Personnalités et ONG lancent un « Appel » contre les renvois forcés

Plus de 130 personnalités vaudoises et une quarantaine d'ONG ont signé un "Appel" contre les renvois forcés de migrants. Elles demandent au Canton de Vaud de mieux protéger les plus vulnérables et les droits humains. Cette revendication a été officiellement lancée mercredi à Lausanne.
(Keystone-ATS) « Depuis plusieurs années, les associations alertent sur la situation de plus en plus critique des renvois Dublin en matière d’asile. Plusieurs événements récents ces derniers mois ont, une fois de plus, mis en lumière les conditions de ces renvois dans notre canton. C’est sur cette base qu’une quarantaine d’organisations et plus de 130 personnalités vaudoises lancent cet appel », ont-elles expliqué devant les médias.
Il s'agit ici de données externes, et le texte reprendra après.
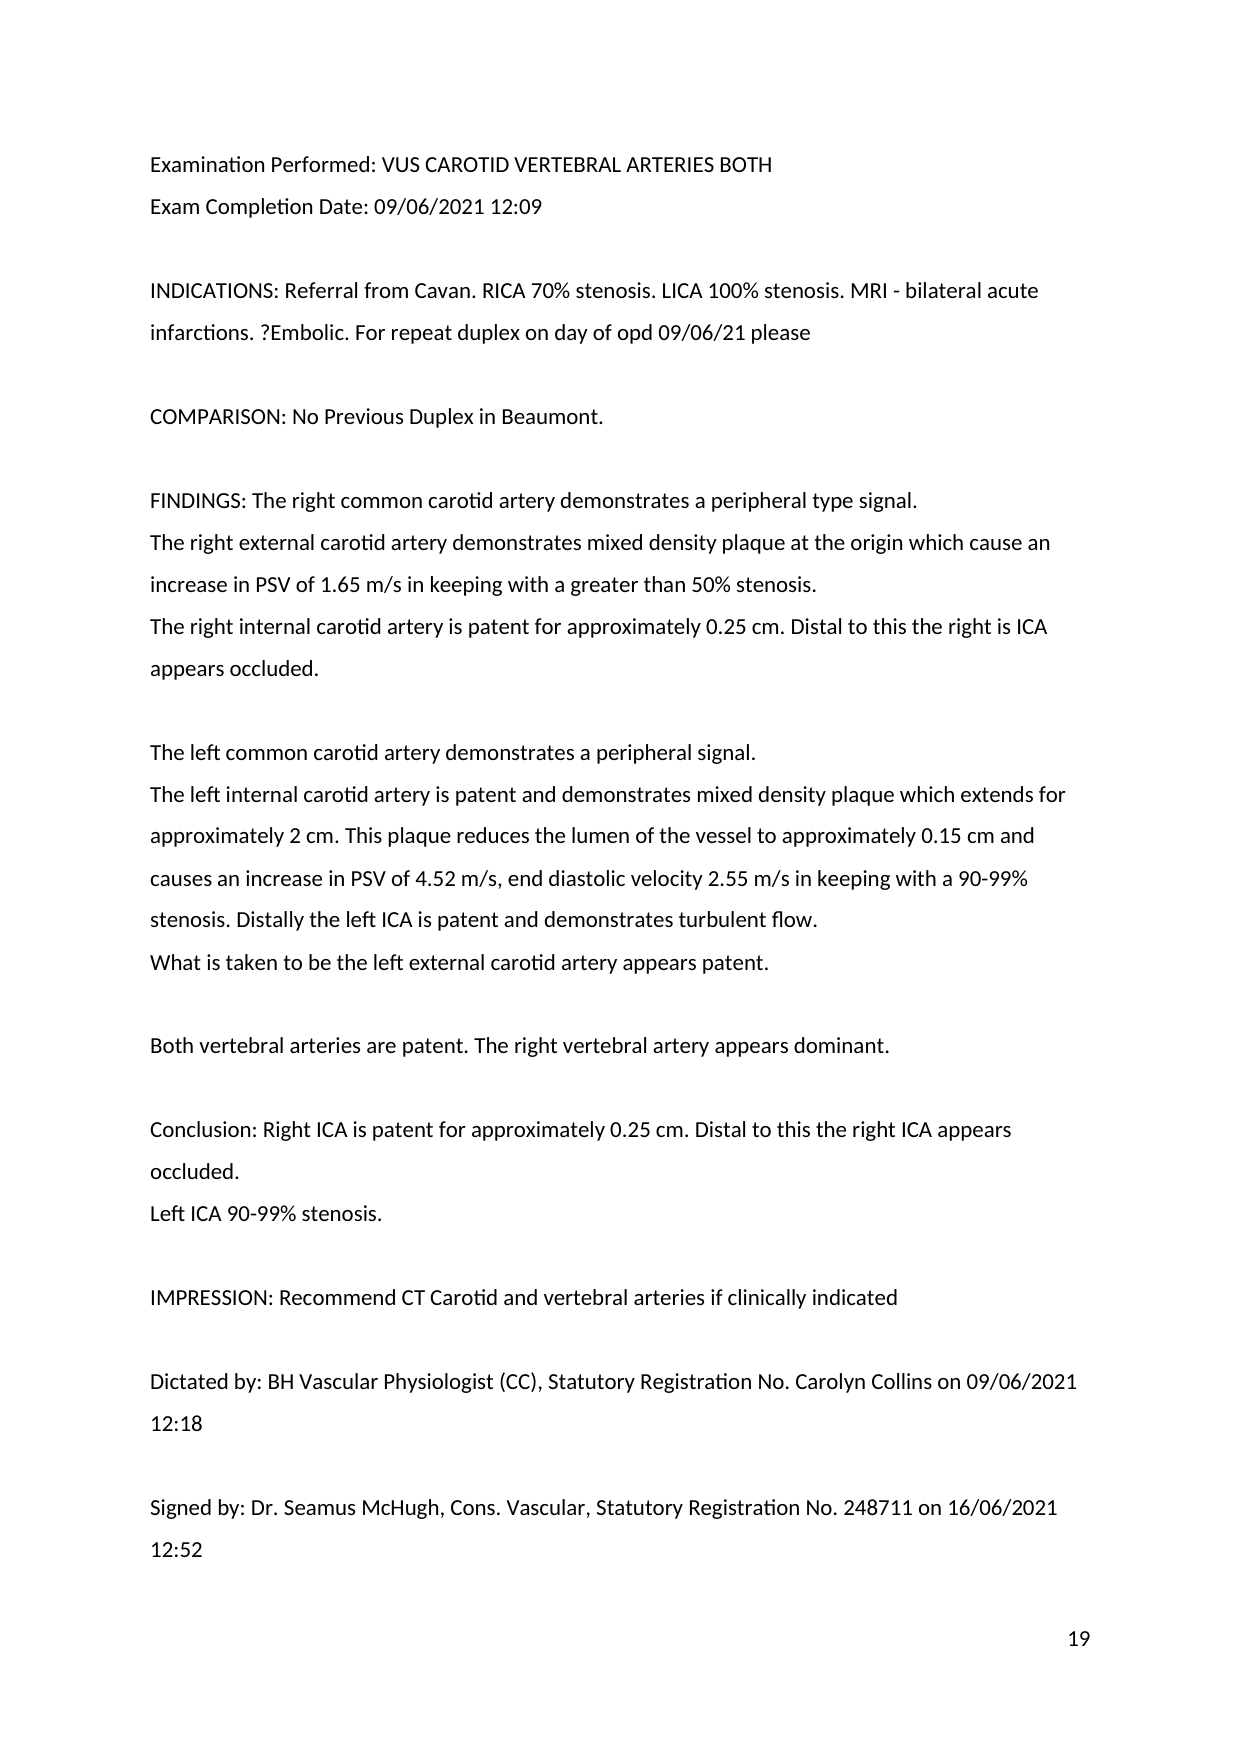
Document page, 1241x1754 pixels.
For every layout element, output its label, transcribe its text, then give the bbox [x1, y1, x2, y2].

« Nous, signataires de cet appel, appelons le Conseil d’Etat à faire preuve d’humanité en renonçant à exécuter les renvois forcés des familles avec enfants, des personnes dont la santé est menacée par le renvoi et d’autres personnes exilées en situation de vulnérabilité », déclarent-ils.
« Nous demandons au gouvernement vaudois qu’il utilise toutes les marges de manoeuvre possibles dans sa loi d’application des renvois des demandeurs d’asile, par rapport au droit fédéral qui ne règle pas tout, notamment en regard de la Convention des droits de l’enfant de l’ONU et aussi de critères de santé », a déclaré Julien Eggenberger, député socialiste et un des instigateurs de l’appel.
Trouver un autre chemin
« L’idée de cet appel est d’ouvrir une nouvelle manière de faire, d’interpeller, de créer de nouvelles opportunités, car les leviers actuels ne fonctionnent pas et les chemins législatifs sont difficiles au parlement cantonal », a pour sa part affirmé Joëlle Minacci, députée d’Ensemble à Gauche et également à l’origine de l’appel. « Nous comptons sur la mobilisation de la société civile pour faire bouger les choses, les lignes », a-t-elle ajouté.
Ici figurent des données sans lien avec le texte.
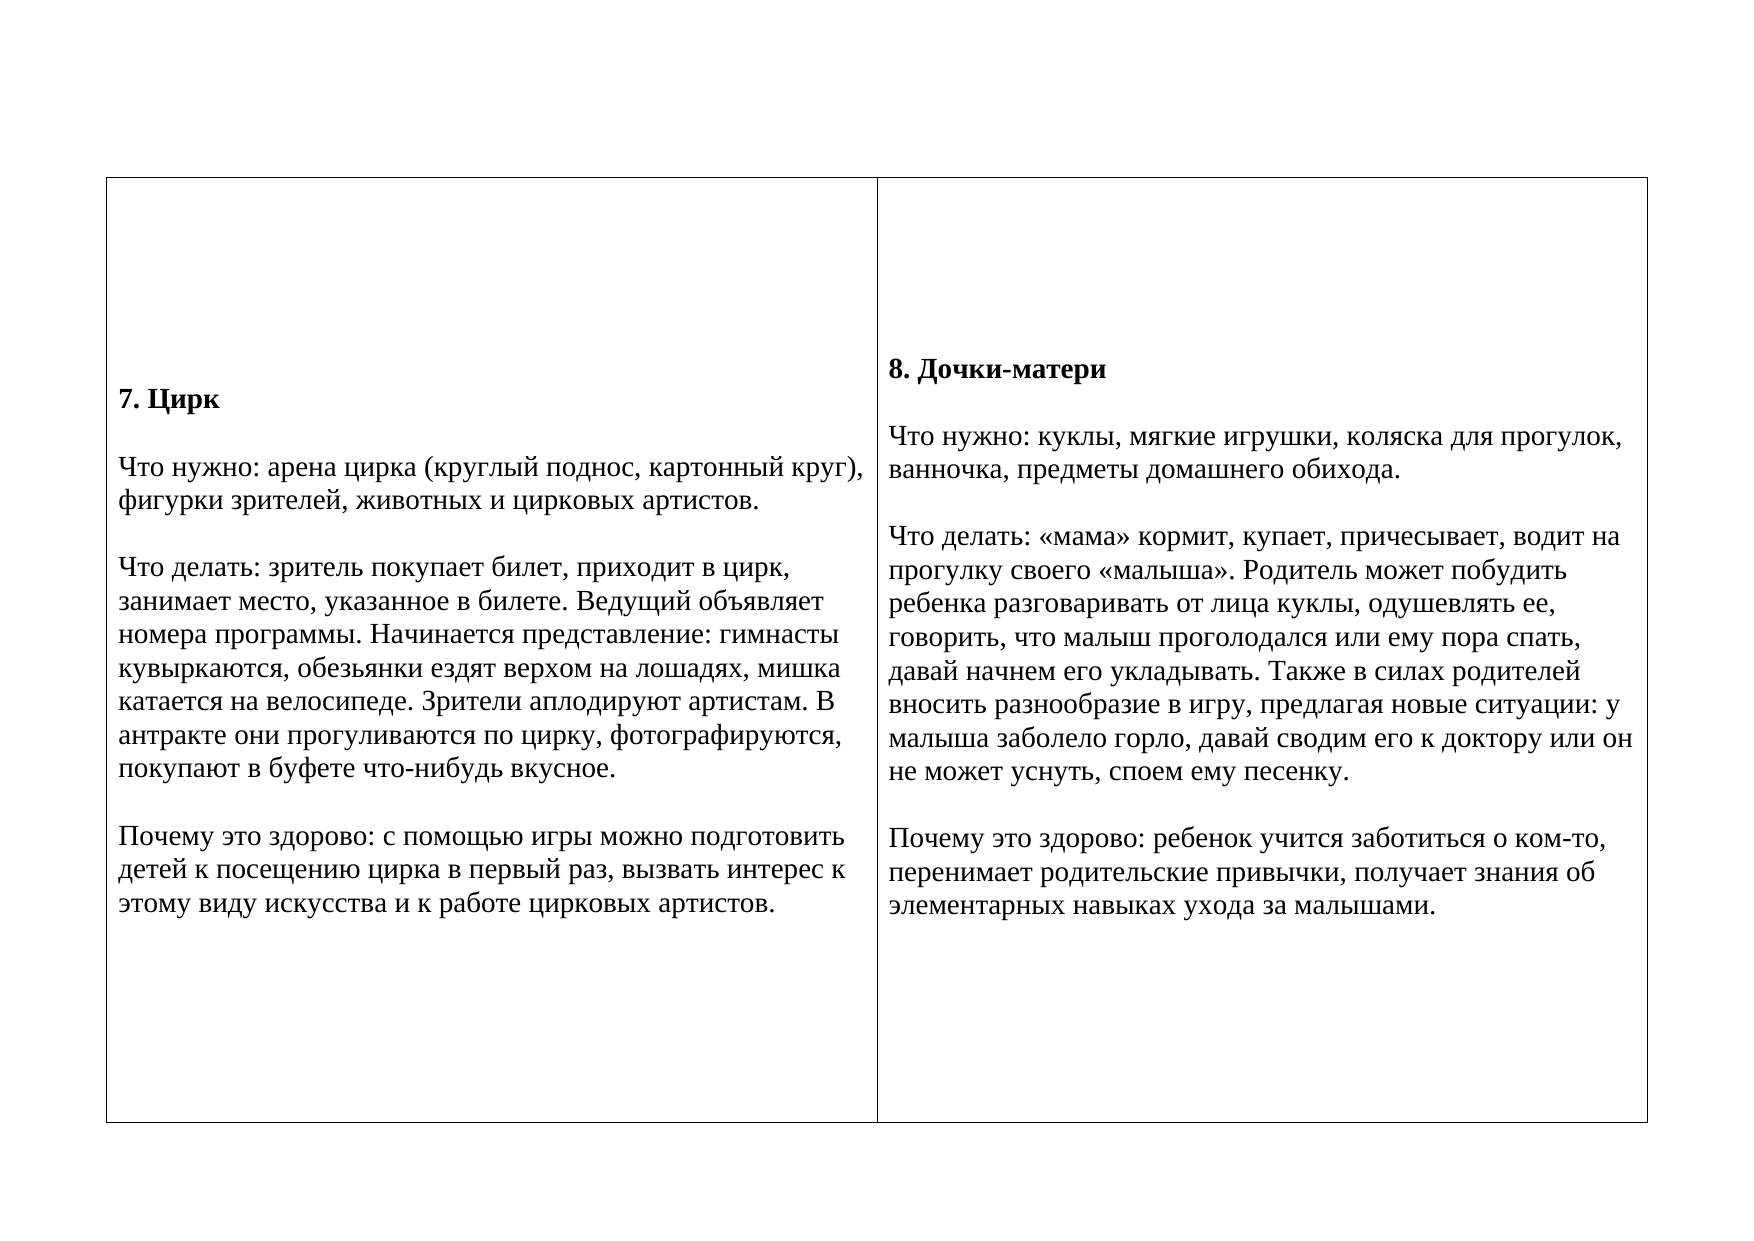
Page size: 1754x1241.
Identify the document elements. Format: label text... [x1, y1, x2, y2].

table_cell 8. Дочки-матери Что нужно: куклы, мягкие игрушки, коляска для прогулок, ванночка, предметы домашнего обихода. Что делать: «мама» кормит, купает, причесывает, водит на прогулку своего «малыша». Родитель может побудить ребенка разговаривать от лица куклы, одушевлять ее, говорить, что малыш проголодался или ему пора спать, давай начнем его укладывать. Также в силах родителей вносить разнообразие в игру, предлагая новые ситуации: у малыша заболело горло, давай сводим его к доктору или он не может уснуть, споем ему песенку. Почему это здорово: ребенок учится заботиться о ком-то, перенимает родительские привычки, получает знания об элементарных навыках ухода за малышами. [878, 178, 1647, 1122]
table_cell 7. Цирк Что нужно: арена цирка (круглый поднос, картонный круг), фигурки зрителей, животных и цирковых артистов. Что делать: зритель покупает билет, приходит в цирк, занимает место, указанное в билете. Ведущий объявляет номера программы. Начинается представление: гимнасты кувыркаются, обезьянки ездят верхом на лошадях, мишка катается на велосипеде. Зрители аплодируют артистам. В антракте они прогуливаются по цирку, фотографируются, покупают в буфете что-нибудь вкусное. Почему это здорово: с помощью игры можно подготовить детей к посещению цирка в первый раз, вызвать интерес к этому виду искусства и к работе цирковых артистов. [107, 178, 877, 1122]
A ce stade, les signataires viennent de différents bords politiques, des milieux sportifs, culturels, universitaires, scientifiques, de la santé, associatifs, syndicaux et des Eglises. L’objectif est d’en rassembler le plus possible et de lancer ensuite « la balle aux autorités ».
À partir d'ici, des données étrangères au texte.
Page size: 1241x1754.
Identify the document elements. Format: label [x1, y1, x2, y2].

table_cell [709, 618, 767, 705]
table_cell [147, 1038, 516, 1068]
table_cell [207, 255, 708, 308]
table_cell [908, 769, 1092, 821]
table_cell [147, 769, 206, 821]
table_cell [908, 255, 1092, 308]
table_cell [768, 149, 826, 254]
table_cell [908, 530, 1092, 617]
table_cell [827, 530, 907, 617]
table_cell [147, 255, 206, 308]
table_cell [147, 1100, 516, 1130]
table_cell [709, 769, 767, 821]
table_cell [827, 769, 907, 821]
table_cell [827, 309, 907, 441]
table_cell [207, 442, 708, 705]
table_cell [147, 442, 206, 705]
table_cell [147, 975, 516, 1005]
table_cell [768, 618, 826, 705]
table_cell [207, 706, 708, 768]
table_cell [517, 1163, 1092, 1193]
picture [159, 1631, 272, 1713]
Parmi les personnalités qui ont signé l’appel, on retrouve par exemple le prix Nobel Jacques Dubochet, le musicien Pascal Auberson l’écrivain Blaise Hofmann, le président du Paléo Daniel Rossellat, l’humoriste Thomas Wiesel, l’astronaute Claude Nicollier, l’ancien président du Conseil national Yves Christen ou encore l’ex-conseiller aux Etats Luc Recordon.
Moret critiquée
Mercredi, une dizaine de signataires étaient présents à la conférence de presse. Tous ont dénoncé une situation sur le front des renvois de migrants qui s’est durcie. Il y a une intensification des renvois forcés ces derniers mois et une détérioration des conditions de ces renvois, se sont inquiétés plusieurs interlocuteurs, évoquant « une violence systémique de la procédure ».
La problématique des enfants a été plusieurs fois abordée. « Le 40% des migrants sont des mineurs et le droit des enfants n’est pas pris en compte. D’un point de vue administratif, ce ne sont que des cas rapportés », a dénoncé Bernard Borel, responsable de l’ONG Médecins Action Santé Migrants (MASM). « Il y a des questions éthiques et de dignité à se poser », a-t-il insisté.
« Cette journée du 4 juin se veut une journée forte pour dire que ça ne peut plus continuer comme ça, que le Conseil d’Etat doit changer sa manière de faire », a encore dit M. Eggenberger. La manière de mettre en oeuvre les renvois (conditions dures, arrestations brusques, présence policière parfois nombreuse, etc) est une décision politique, ont aussi rappelé les intervenants.
La conseillère d’Etat Isabelle Moret, en charge de ce dossier, a également essuyé des critiques. « Il y a un durcissement depuis qu’elle est en place. Elle fait le sale boulot que ses prédécesseurs n’ont pas fait pour se montrer bonne élève par rapport à la Confédération », a estimé Jean-Marc Béguin, conseiller communal lausannois vert’libéral.